I miei suoceri non hanno ancora capito, a distanza di anni, che Lilly non trema perché ha intuito con infallibile fiuto canino che i padroni stanno per partire e già ne avverte l'inconsolabile mancanza.
Lilly trema perché sa che di lì a due ore, una volta decollati i padroni per l'annuale vacanza di una settimana, resterà sola con me per sette interminabili giorni. 
E quando dico sola, intendo davvero sola: neanche Irene, in viaggio con i suoi, a farle da complice in una mitologica alleanza al femminile contro il maschio burbero e anaffettivo.
Solo io e Lilly.
O meglio, solo io e quando mi ricordo di Lilly.
Le quotidiane crocchette quattro stelle Michelin della suocera sostituite dai rimasugli dell'insalata del kebab caduta per terra e impiastricciata quanto basta di yogurt bianco e salsa piccante.
La ciotola perennemente riempita d'acqua soppiantata dai rivoli stagnanti nei sottovasi delle fioriere.
Le affettuose coccole della sera rimpiazzate dalle ruvide carezze dei miei talloni mentre guardo la televisione in modalità scazzata e spaparanzata.
La paterna protezione del suocero da quei cagnacci in calore del parchetto pubblico supplita dal mio giretto svogliato (purché non caghi in casa) condito di ingroppamenti plurimi mentro io mi fermo a parlare distrattamente col primo che passa.
Poi, scaduta la settimana, i miei suoceri tornano, mi abbracciano, mi ringraziano e subito rivolgono parole d'affetto alla loro cagnolina che fulminea si divincola e corre loro incontro: "Guarda come trema di felicità perché i suoi padroni sono tornati".

domenica 7 giugno 2015

Dott.

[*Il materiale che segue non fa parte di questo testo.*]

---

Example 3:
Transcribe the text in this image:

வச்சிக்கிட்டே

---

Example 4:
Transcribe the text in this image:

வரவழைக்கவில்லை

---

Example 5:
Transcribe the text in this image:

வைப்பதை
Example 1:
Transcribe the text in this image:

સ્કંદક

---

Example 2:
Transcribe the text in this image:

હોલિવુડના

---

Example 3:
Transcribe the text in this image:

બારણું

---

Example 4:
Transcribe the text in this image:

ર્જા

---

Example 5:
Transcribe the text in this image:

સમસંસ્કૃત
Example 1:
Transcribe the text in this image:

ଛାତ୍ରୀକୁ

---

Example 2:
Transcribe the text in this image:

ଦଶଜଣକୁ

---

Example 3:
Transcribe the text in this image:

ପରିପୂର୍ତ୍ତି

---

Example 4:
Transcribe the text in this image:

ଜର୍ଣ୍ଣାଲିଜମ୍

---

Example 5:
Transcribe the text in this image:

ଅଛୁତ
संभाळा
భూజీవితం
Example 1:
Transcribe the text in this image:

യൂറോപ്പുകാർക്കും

Stranamore

Da un paio di settimane, complice il bel tempo, si fermano ai muretti sotto casa un paio di ragazzi, presumo a orecchio sui sedici anni, a parlare dei fatti loro che a quel punto diventano anche fatti miei.
Questo perché i due arrivano in piazza immancabilmente verso mezzanotte, ora in cui io vado a nanna, e mi fanno compagnia con le loro chiacchiere almeno per mezz'oretta, tempo di crollare nel sonno più ovattato.

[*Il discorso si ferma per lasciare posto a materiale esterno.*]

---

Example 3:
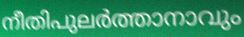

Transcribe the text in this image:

നീതിപുലർത്താനാവും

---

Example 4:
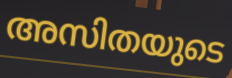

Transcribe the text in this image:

അസിതയുടെ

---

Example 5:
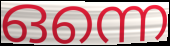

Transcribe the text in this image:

ഒന്നെ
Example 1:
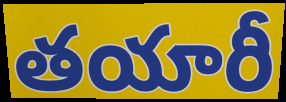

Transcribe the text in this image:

తయారీ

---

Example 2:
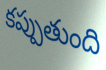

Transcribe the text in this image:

కప్పుతుంది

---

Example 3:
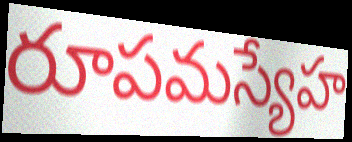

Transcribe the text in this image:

రూపమస్యేహ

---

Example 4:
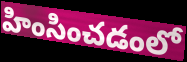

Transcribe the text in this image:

హింసించడంలో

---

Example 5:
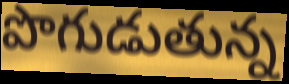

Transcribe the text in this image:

పొగుడుతున్న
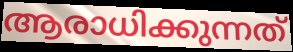
ആരാധിക്കുന്നത്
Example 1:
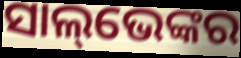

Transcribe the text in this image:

ସାଲ୍‌ଭେଙ୍କର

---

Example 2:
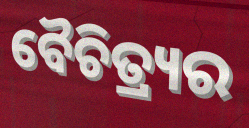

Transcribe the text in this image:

ବୈଚିତ୍ର୍ୟର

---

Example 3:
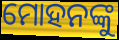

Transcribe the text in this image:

ମୋହନଙ୍କୁ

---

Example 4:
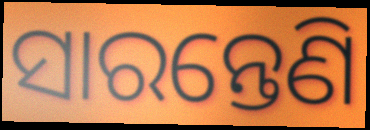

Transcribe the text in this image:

ସାରନ୍ତେଣି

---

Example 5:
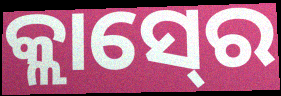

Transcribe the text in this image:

କ୍ଲାସ୍‍ରେ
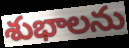
శుభాలను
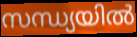
സന്ധ്യയിൽ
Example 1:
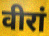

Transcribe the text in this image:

वीरां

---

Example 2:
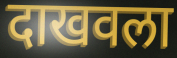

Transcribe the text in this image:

दाखवला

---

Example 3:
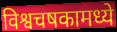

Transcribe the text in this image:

विश्वचषकामध्ये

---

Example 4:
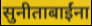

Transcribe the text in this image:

सुनीताबाईंना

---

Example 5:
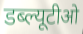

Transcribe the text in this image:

डब्ल्यूटीओ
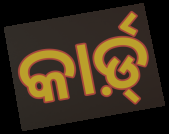
କାର୍ଡ଼୍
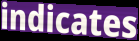
indicates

Potrei leggere e farmi i cazzi miei, ma da un lato il loro borbottio mi deconcentra, dall'altro non vedo perché leggere la vita romanzata quando puoi ascoltare la vita raccontata.

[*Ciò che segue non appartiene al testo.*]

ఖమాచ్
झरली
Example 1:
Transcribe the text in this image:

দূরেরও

E allora, pur non avendoli mai visti, posso dire di sapere abbastanza di loro: i nomi naturalmente, le voci, gli intercalari e i modi di dire, ma anche gli aneddoti, le sparate, i discorsi sui massimi sistemi, le confidenze.
In particolare uno dei due racconta ogni sera, in modalità loop, della cotta che s'è preso per una "tipella" del paese e giù racconto particolareggiato di come è fatta, cosa è bella e quanto è in gamba.
Fatto sta che l'altro ieri, sceso dalla macchina, incrocio per strada una ragazza nei tratti e nei modi spiccicata alla descrizione sentita per tante sere.
Allora, senza filtro, passandole a fianco quasi senza guardarla, le dico: "Guarda che piaci a Tizio".
Ieri sera, ai muretti in piazza, non ho sentito più i due amici, ma Tizio in compagnia della ragazza a cui avevo rivolto quasi per gioco la parola.
Dopo un'iniziale logorrea di entrambi, quasi a voler vincere la timidezza con le parole, è seguito un improvviso e prolungato silenzio.
Allora ho preso il libro dal comodino e ho ricominciato a leggere.